__Data supplied__.
----------------------------------------

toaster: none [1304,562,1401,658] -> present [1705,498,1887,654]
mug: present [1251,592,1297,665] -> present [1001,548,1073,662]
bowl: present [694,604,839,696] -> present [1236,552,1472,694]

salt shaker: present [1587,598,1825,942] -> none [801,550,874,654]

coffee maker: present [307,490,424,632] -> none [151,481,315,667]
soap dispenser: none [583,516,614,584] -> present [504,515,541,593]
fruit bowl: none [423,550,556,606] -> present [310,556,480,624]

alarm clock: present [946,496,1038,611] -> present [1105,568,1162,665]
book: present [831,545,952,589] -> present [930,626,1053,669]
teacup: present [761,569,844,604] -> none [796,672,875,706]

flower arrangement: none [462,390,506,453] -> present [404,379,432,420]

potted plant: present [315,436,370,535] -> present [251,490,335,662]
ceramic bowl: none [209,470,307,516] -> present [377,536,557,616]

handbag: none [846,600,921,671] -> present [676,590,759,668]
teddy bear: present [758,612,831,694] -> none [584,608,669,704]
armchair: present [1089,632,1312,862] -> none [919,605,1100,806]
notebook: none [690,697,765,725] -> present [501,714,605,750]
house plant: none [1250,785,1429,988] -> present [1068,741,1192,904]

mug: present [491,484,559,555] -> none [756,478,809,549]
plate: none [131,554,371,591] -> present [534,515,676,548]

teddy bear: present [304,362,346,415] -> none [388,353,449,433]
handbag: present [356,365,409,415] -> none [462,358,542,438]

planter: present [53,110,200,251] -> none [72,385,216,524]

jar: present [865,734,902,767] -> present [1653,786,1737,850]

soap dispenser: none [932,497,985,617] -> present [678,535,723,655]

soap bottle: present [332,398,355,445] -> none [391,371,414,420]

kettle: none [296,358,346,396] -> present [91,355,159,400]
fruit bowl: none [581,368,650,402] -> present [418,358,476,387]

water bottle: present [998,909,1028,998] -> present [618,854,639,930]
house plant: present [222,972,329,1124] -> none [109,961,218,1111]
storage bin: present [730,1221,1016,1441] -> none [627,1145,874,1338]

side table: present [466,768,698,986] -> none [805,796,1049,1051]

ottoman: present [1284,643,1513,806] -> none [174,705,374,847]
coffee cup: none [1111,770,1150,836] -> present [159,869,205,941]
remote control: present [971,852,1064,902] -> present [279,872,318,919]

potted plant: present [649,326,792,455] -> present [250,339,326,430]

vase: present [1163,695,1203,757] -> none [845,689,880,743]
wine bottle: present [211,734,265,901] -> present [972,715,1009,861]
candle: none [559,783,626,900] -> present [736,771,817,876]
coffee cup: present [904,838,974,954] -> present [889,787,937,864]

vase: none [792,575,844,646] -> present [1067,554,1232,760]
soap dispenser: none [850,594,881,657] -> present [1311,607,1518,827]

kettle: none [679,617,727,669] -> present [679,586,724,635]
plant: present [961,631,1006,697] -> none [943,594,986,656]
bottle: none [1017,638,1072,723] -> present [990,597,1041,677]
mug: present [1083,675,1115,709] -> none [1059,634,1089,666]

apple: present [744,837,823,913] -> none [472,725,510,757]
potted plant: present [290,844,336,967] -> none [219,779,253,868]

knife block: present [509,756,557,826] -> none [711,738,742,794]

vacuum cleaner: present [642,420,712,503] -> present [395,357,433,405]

----------------------------------------

Check the entries above line by line and return each one containing the word "potted".

__Result for this exercise__.
potted plant: present [315,436,370,535] -> present [251,490,335,662]
potted plant: present [649,326,792,455] -> present [250,339,326,430]
potted plant: present [290,844,336,967] -> none [219,779,253,868]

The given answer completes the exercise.